Assignment: Every record must be retyped as it stands.
/---
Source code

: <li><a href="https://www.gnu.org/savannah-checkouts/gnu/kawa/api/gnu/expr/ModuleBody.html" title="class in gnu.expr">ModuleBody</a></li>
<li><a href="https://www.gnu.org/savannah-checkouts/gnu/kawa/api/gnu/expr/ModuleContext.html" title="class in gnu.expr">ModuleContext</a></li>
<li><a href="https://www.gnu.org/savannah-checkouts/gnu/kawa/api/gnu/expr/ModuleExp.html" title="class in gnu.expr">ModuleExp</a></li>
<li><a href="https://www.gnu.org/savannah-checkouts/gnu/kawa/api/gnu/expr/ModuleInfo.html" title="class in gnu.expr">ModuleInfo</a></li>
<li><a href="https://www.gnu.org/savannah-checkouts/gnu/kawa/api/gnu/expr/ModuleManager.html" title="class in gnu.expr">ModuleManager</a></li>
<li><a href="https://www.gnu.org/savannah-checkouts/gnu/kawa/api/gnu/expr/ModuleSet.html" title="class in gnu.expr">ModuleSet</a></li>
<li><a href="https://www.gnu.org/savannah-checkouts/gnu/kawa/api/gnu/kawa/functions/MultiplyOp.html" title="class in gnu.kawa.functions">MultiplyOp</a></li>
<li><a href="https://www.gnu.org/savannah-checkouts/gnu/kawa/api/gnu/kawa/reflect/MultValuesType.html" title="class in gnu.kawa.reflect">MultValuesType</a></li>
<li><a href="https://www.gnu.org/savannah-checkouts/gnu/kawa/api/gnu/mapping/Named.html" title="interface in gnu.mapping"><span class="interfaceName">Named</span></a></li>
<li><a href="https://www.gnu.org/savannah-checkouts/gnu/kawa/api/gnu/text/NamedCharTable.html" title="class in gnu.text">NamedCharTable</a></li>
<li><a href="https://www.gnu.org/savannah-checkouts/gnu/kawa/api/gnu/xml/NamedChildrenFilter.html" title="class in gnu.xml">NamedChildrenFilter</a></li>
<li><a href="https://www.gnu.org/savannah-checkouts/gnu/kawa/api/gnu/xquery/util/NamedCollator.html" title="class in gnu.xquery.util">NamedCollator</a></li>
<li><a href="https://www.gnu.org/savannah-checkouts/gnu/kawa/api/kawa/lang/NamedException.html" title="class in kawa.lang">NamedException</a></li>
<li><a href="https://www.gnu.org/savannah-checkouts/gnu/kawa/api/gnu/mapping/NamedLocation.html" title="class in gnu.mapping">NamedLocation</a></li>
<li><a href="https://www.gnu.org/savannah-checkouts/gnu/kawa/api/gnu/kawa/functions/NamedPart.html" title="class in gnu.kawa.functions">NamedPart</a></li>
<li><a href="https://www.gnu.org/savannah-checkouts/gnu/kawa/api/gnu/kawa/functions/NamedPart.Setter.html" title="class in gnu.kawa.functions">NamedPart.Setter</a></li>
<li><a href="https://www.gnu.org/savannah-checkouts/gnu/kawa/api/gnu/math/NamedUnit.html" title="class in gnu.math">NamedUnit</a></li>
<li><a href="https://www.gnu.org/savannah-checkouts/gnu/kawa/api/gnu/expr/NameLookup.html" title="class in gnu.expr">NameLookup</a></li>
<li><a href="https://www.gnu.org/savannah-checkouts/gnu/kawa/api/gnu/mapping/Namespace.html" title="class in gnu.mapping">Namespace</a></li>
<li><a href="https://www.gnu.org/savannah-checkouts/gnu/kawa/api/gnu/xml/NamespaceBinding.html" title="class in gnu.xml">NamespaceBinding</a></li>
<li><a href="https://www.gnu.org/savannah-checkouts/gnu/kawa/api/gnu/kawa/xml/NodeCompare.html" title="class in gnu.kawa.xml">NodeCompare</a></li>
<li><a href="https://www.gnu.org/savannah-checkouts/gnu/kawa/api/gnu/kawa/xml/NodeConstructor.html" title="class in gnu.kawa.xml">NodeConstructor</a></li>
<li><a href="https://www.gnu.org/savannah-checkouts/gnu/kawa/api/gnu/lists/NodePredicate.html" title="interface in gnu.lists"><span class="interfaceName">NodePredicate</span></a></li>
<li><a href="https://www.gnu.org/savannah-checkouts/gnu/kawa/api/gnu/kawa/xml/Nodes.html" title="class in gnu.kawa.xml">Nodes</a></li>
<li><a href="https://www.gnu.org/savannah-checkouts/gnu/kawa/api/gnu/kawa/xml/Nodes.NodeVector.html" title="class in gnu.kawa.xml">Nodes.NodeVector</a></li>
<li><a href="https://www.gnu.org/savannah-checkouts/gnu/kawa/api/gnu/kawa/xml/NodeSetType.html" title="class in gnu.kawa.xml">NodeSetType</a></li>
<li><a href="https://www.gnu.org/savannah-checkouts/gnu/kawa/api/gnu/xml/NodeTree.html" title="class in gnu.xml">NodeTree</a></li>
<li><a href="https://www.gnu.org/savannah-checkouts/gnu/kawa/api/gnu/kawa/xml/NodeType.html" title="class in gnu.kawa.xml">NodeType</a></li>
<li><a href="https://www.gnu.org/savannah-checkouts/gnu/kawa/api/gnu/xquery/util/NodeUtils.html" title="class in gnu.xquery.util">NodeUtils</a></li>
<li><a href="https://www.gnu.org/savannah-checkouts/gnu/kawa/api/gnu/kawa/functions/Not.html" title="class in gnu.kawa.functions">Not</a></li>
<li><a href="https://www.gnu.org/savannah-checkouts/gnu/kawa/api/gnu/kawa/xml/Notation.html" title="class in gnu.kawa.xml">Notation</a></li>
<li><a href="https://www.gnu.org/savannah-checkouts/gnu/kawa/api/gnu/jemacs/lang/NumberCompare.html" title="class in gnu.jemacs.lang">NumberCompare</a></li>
\---
Solved exercise:
Source code

: <li><a href="https://www.gnu.org/savannah-checkouts/gnu/kawa/api/gnu/expr/ModuleBody.html" title="class in gnu.expr">ModuleBody</a></li>
<li><a href="https://www.gnu.org/savannah-checkouts/gnu/kawa/api/gnu/expr/ModuleContext.html" title="class in gnu.expr">ModuleContext</a></li>
<li><a href="https://www.gnu.org/savannah-checkouts/gnu/kawa/api/gnu/expr/ModuleExp.html" title="class in gnu.expr">ModuleExp</a></li>
<li><a href="https://www.gnu.org/savannah-checkouts/gnu/kawa/api/gnu/expr/ModuleInfo.html" title="class in gnu.expr">ModuleInfo</a></li>
<li><a href="https://www.gnu.org/savannah-checkouts/gnu/kawa/api/gnu/expr/ModuleManager.html" title="class in gnu.expr">ModuleManager</a></li>
<li><a href="https://www.gnu.org/savannah-checkouts/gnu/kawa/api/gnu/expr/ModuleSet.html" title="class in gnu.expr">ModuleSet</a></li>
<li><a href="https://www.gnu.org/savannah-checkouts/gnu/kawa/api/gnu/kawa/functions/MultiplyOp.html" title="class in gnu.kawa.functions">MultiplyOp</a></li>
<li><a href="https://www.gnu.org/savannah-checkouts/gnu/kawa/api/gnu/kawa/reflect/MultValuesType.html" title="class in gnu.kawa.reflect">MultValuesType</a></li>
<li><a href="https://www.gnu.org/savannah-checkouts/gnu/kawa/api/gnu/mapping/Named.html" title="interface in gnu.mapping"><span class="interfaceName">Named</span></a></li>
<li><a href="https://www.gnu.org/savannah-checkouts/gnu/kawa/api/gnu/text/NamedCharTable.html" title="class in gnu.text">NamedCharTable</a></li>
<li><a href="https://www.gnu.org/savannah-checkouts/gnu/kawa/api/gnu/xml/NamedChildrenFilter.html" title="class in gnu.xml">NamedChildrenFilter</a></li>
<li><a href="https://www.gnu.org/savannah-checkouts/gnu/kawa/api/gnu/xquery/util/NamedCollator.html" title="class in gnu.xquery.util">NamedCollator</a></li>
<li><a href="https://www.gnu.org/savannah-checkouts/gnu/kawa/api/kawa/lang/NamedException.html" title="class in kawa.lang">NamedException</a></li>
<li><a href="https://www.gnu.org/savannah-checkouts/gnu/kawa/api/gnu/mapping/NamedLocation.html" title="class in gnu.mapping">NamedLocation</a></li>
<li><a href="https://www.gnu.org/savannah-checkouts/gnu/kawa/api/gnu/kawa/functions/NamedPart.html" title="class in gnu.kawa.functions">NamedPart</a></li>
<li><a href="https://www.gnu.org/savannah-checkouts/gnu/kawa/api/gnu/kawa/functions/NamedPart.Setter.html" title="class in gnu.kawa.functions">NamedPart.Setter</a></li>
<li><a href="https://www.gnu.org/savannah-checkouts/gnu/kawa/api/gnu/math/NamedUnit.html" title="class in gnu.math">NamedUnit</a></li>
<li><a href="https://www.gnu.org/savannah-checkouts/gnu/kawa/api/gnu/expr/NameLookup.html" title="class in gnu.expr">NameLookup</a></li>
<li><a href="https://www.gnu.org/savannah-checkouts/gnu/kawa/api/gnu/mapping/Namespace.html" title="class in gnu.mapping">Namespace</a></li>
<li><a href="https://www.gnu.org/savannah-checkouts/gnu/kawa/api/gnu/xml/NamespaceBinding.html" title="class in gnu.xml">NamespaceBinding</a></li>
<li><a href="https://www.gnu.org/savannah-checkouts/gnu/kawa/api/gnu/kawa/xml/NodeCompare.html" title="class in gnu.kawa.xml">NodeCompare</a></li>
<li><a href="https://www.gnu.org/savannah-checkouts/gnu/kawa/api/gnu/kawa/xml/NodeConstructor.html" title="class in gnu.kawa.xml">NodeConstructor</a></li>
<li><a href="https://www.gnu.org/savannah-checkouts/gnu/kawa/api/gnu/lists/NodePredicate.html" title="interface in gnu.lists"><span class="interfaceName">NodePredicate</span></a></li>
<li><a href="https://www.gnu.org/savannah-checkouts/gnu/kawa/api/gnu/kawa/xml/Nodes.html" title="class in gnu.kawa.xml">Nodes</a></li>
<li><a href="https://www.gnu.org/savannah-checkouts/gnu/kawa/api/gnu/kawa/xml/Nodes.NodeVector.html" title="class in gnu.kawa.xml">Nodes.NodeVector</a></li>
<li><a href="https://www.gnu.org/savannah-checkouts/gnu/kawa/api/gnu/kawa/xml/NodeSetType.html" title="class in gnu.kawa.xml">NodeSetType</a></li>
<li><a href="https://www.gnu.org/savannah-checkouts/gnu/kawa/api/gnu/xml/NodeTree.html" title="class in gnu.xml">NodeTree</a></li>
<li><a href="https://www.gnu.org/savannah-checkouts/gnu/kawa/api/gnu/kawa/xml/NodeType.html" title="class in gnu.kawa.xml">NodeType</a></li>
<li><a href="https://www.gnu.org/savannah-checkouts/gnu/kawa/api/gnu/xquery/util/NodeUtils.html" title="class in gnu.xquery.util">NodeUtils</a></li>
<li><a href="https://www.gnu.org/savannah-checkouts/gnu/kawa/api/gnu/kawa/functions/Not.html" title="class in gnu.kawa.functions">Not</a></li>
<li><a href="https://www.gnu.org/savannah-checkouts/gnu/kawa/api/gnu/kawa/xml/Notation.html" title="class in gnu.kawa.xml">Notation</a></li>
<li><a href="https://www.gnu.org/savannah-checkouts/gnu/kawa/api/gnu/jemacs/lang/NumberCompare.html" title="class in gnu.jemacs.lang">NumberCompare</a></li>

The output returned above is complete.